11. Tesettür İslâm'ın kesin emridir. Kur'ân'la, Sünnetle ve icmâ-i ümmetle sâbit bir farzdır. Diyanetin bu konuda iki gerekçeli fetvası bulunmaktadır. Tesettürü yasaklamak din hürriyetini ve insan haklarını ayaklar altına almak demektir.
NETİCE: Fransa'da türban yasaktır diyen aldatıcıların ve çarpıtanların yalanlarına inanmayınız.
İleride Türkiyemizde tesettür mutlak olarak, en geniş şekilde serbest bırakılacaktır.

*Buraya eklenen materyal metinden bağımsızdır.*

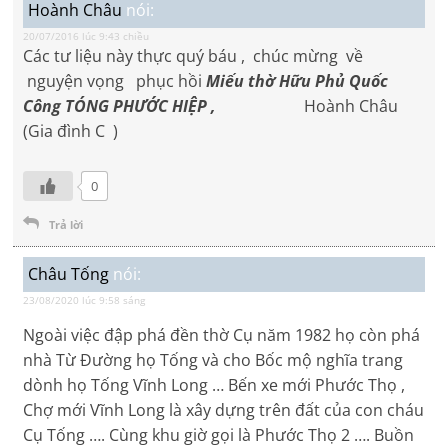
Hoành Châu
nói:
20/07/2016 lúc 9:43 chiều
Các tư liệu này thực quý báu , chúc mừng về
nguyện vọng phục hồi
Miếu thờ Hữu Phủ Quốc
Công TÓNG PHƯỚC HIỆP ,
Hoành Châu
(Gia đình C )
0
Trả lời
Châu Tống
nói:
23/08/2020 lúc 9:58 sáng
Ngoài việc đập phá đền thờ Cụ năm 1982 họ còn phá
nhà Từ Đường họ Tống và cho Bốc mộ nghĩa trang
dònh họ Tống Vĩnh Long … Bến xe mới Phước Thọ ,
Chợ mới Vĩnh Long là xây dựng trên đất của con cháu
Cụ Tống …. Cùng khu giờ gọi là Phước Thọ 2 …. Buồn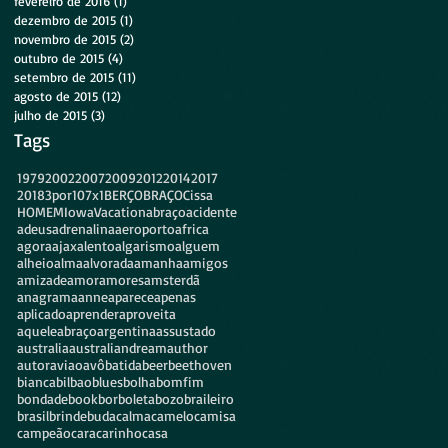
fevereiro de 2016
(1)
1 post
dezembro de 2015
(1)
1 post
novembro de 2015
(2)
2 posts
outubro de 2015
(4)
4 posts
setembro de 2015
(11)
11 posts
agosto de 2015
(12)
12 posts
julho de 2015
(3)
3 posts
Tags
1979
2002
2007
2009
2012
2014
2017
2018
3por10
7x1
BERÇO
BRAÇO
Cissa
HOMEM
Iowa
Vacation
abraço
acidente
adeus
adrenalina
aeroporto
africa
agora
ajax
alento
algarismo
alguem
alheio
alma
alvorada
amanha
amigos
amizade
amor
amores
amsterdã
anagrama
anne
aparece
apenas
aplicado
aprender
aproveita
aqueleabraço
argentina
assustado
australia
australiandream
author
autor
aviao
avô
batida
beer
beethoven
bianca
bilbao
blues
bolha
bomfim
bondade
book
borboleta
bozo
braileiro
brasil
brinde
buda
calma
camelo
camisa
campeão
cara
carinho
casa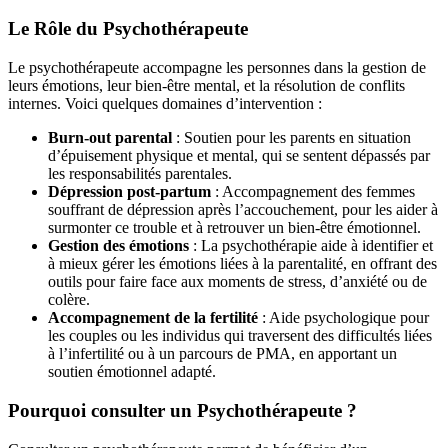
Le Rôle du Psychothérapeute
Le psychothérapeute accompagne les personnes dans la gestion de
leurs émotions, leur bien-être mental, et la résolution de conflits
internes. Voici quelques domaines d’intervention :
Burn-out parental
: Soutien pour les parents en situation
d’épuisement physique et mental, qui se sentent dépassés par
les responsabilités parentales.
Dépression post-partum
: Accompagnement des femmes
souffrant de dépression après l’accouchement, pour les aider à
surmonter ce trouble et à retrouver un bien-être émotionnel.
Gestion des émotions
: La psychothérapie aide à identifier et
à mieux gérer les émotions liées à la parentalité, en offrant des
outils pour faire face aux moments de stress, d’anxiété ou de
colère.
Accompagnement de la fertilité
: Aide psychologique pour
les couples ou les individus qui traversent des difficultés liées
à l’infertilité ou à un parcours de PMA, en apportant un
soutien émotionnel adapté.
Pourquoi consulter un Psychothérapeute ?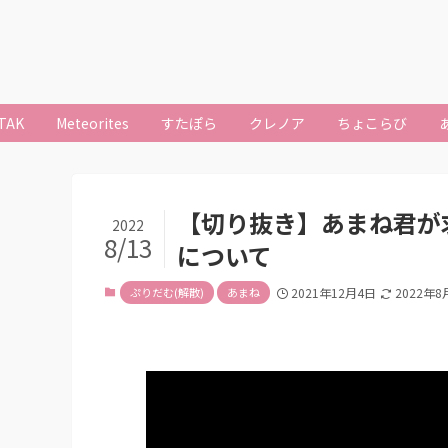
TAK
Meteorites
すたぽら
クレノア
ちょこらび
【切り抜き】あまね君が
2022
8/13
について
ぷりだむ(解散)
あまね
2021年12月4日
2022年8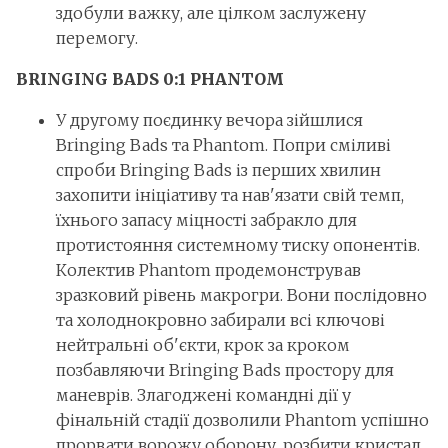
здобули важку, але цілком заслужену
перемогу.
BRINGING BADS 0:1 PHANTOM
У другому поєдинку вечора зійшлися
Bringing Bads та Phantom. Попри сміливі
спроби Bringing Bads із перших хвилин
захопити ініціативу та нав'язати свій темп,
їхнього запасу міцності забракло для
протистояння системному тиску опонентів.
Колектив Phantom продемонстрував
зразковий рівень макрогри. Вони послідовно
та холоднокровно забирали всі ключові
нейтральні об'єкти, крок за кроком
позбавляючи Bringing Bads простору для
маневрів. Злагоджені командні дії у
фінальній стадії дозволили Phantom успішно
прорвати ворожу оборону, розбити кристал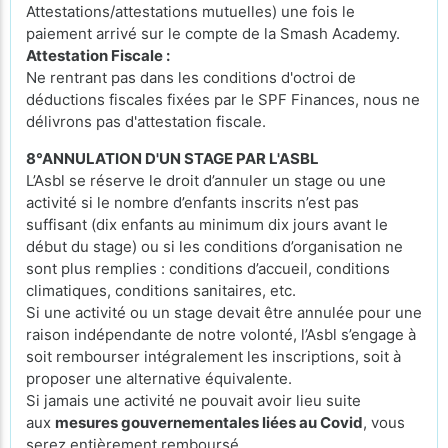
Attestations/attestations mutuelles) une fois le
paiement arrivé sur le compte de la Smash Academy.
Attestation Fiscale :
Ne rentrant pas dans les conditions d'octroi de
déductions fiscales fixées par le SPF Finances, nous ne
délivrons pas d'attestation fiscale.
8°ANNULATION D'UN STAGE PAR L'ASBL
L’Asbl se réserve le droit d’annuler un stage ou une
activité si le nombre d’enfants inscrits n’est pas
suffisant (dix enfants au minimum dix jours avant le
début du stage) ou si les conditions d’organisation ne
sont plus remplies : conditions d’accueil, conditions
climatiques, conditions sanitaires, etc.
Si une activité ou un stage devait être annulée pour une
raison indépendante de notre volonté, l’Asbl s’engage à
soit rembourser intégralement les inscriptions, soit à
proposer une alternative équivalente.
Si jamais une activité ne pouvait avoir lieu suite
aux
mesures gouvernementales liées au Covid
, vous
serez entièrement remboursé.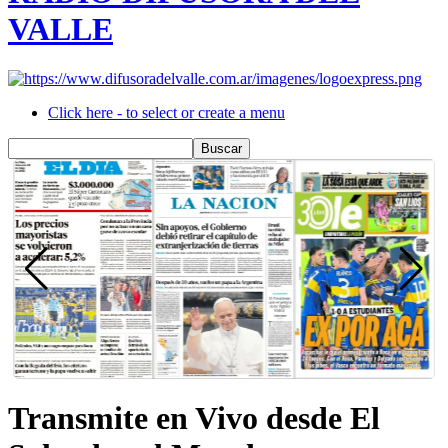
VALLE
Click here - to select or create a menu
Transmite en Vivo desde El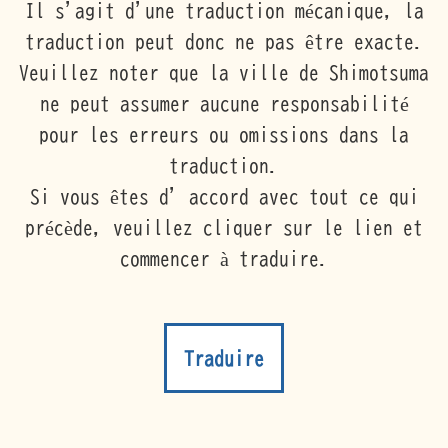
Il s'agit d'une traduction mécanique, la
traduction peut donc ne pas être exacte.
Veuillez noter que la ville de Shimotsuma
ne peut assumer aucune responsabilité
pour les erreurs ou omissions dans la
traduction.
Si vous êtes d’accord avec tout ce qui
précède, veuillez cliquer sur le lien et
commencer à traduire.
Traduire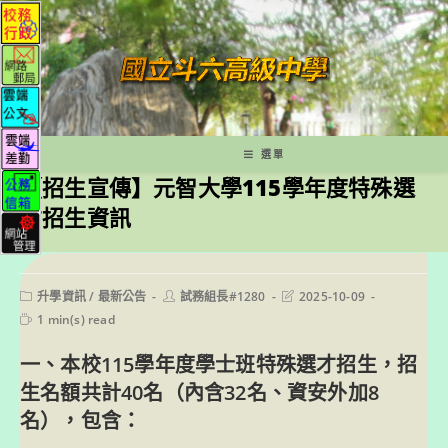
跳
轉
至
主
要
內
容
選單
【招生宣傳】元智大學115學年度特殊選
才招生資訊
Post
Post
Post
升學資訊
/
最新公告
試務組長#1280
2025-10-09
category:
author:
last
Reading
1 min(s) read
modified:
time:
一、本校115學年度學士班特殊選才招生，招
生名額共計40名（內含32名、資安外加8
名），包含：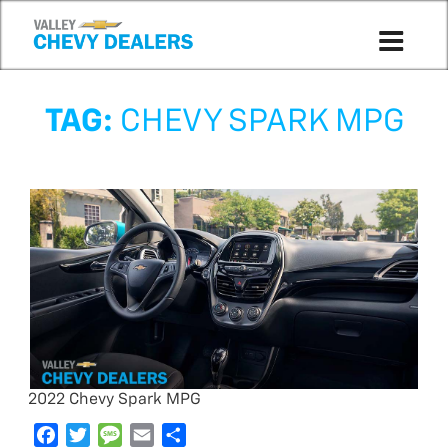
TAG:
CHEVY SPARK MPG
2022 Chevy Spark MPG
F
T
M
E
S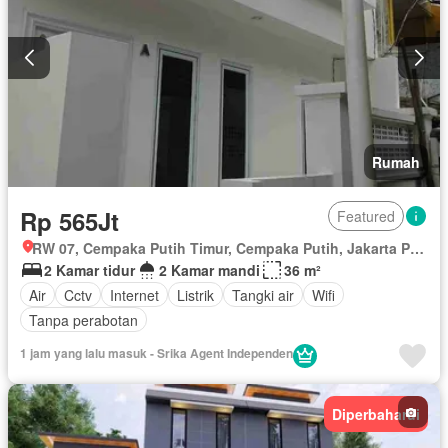
Rumah
Rp 565Jt
Featured
RW 07, Cempaka Putih Timur, Cempaka Putih, Jakarta Pusat, Daerah Khusus Ibukota Jakarta
2 Kamar tidur
2 Kamar mandi
36 m²
Air
Cctv
Internet
Listrik
Tangki air
Wifi
Tanpa perabotan
1 jam yang lalu masuk - Srika Agent Independen
Diperbaharui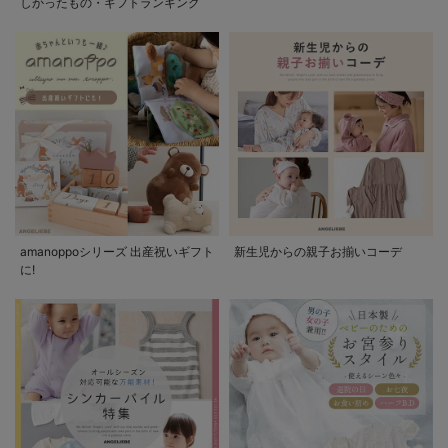
しかったもの・ギフトランキング
amanoppoシリーズ 出産祝いギフト
新生児からの親子お揃いコーデ
に!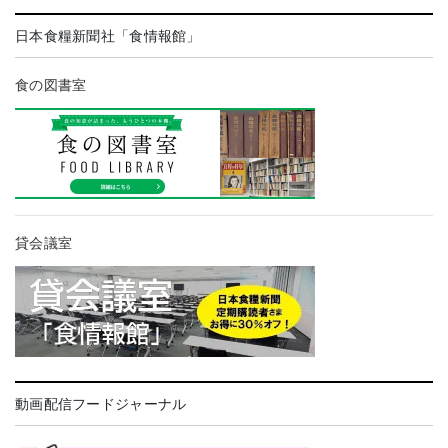
日本食糧新聞社「食情報館」
食の図書室
貸会議室
動画配信フードジャーナル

Türbanın serbest olması demokrasiye, insan haklarına gerçek cumhuriyete ve hattâ lâikliğe aykırı değildir, aksine uygundur.
AZGIN LÂİKÇİLER
Kıbrıs lâikçileri işi iyice azıtmışlar. Yaz tatilinde Müslüman çocuklarına din ve Kur'ân dersi verilmesini protesto etmişler. Sadece lâfla ve yazıyla değil, kursları basmışlar, bir sürü rezalet çıkartmışlar. Türk dünyasında dindarlığın en az olduğu yer maalesef Kıbrıs'tır. Din düşmanı lâikçilere kalsa onlar Ezan okumayı da yasak ederler. Türkiye'de 1950'de Arapça gerçek Ezan-ı Muhammedî okuma yasağı kaldırıldığında, bütün ülkede Arapça Ezan okunmaya başlanmıştı. Kıbrıs o zaman İngilizlerin idaresindeydi, bir orada Türkçe okunmaya devam edilmişti.
Rumlar kendi dinlerini tutmuşlar, Ada bağımsız olunca Papaz Makarios'u cumhurbaşkanı yapmışlardı. İslâm'a sırt çeviren (hepsi için söylemiyorum) Kıbrıs Türkleri ise zilletten zillete yuvarlanmıştı. Anavatan onları kurtardı, lâikçiler hâlâ akıllanmadı.
Kıbrıs Türkleri İslâm'a sarılmış olsaydılar bugünkü hale düşerler miydi?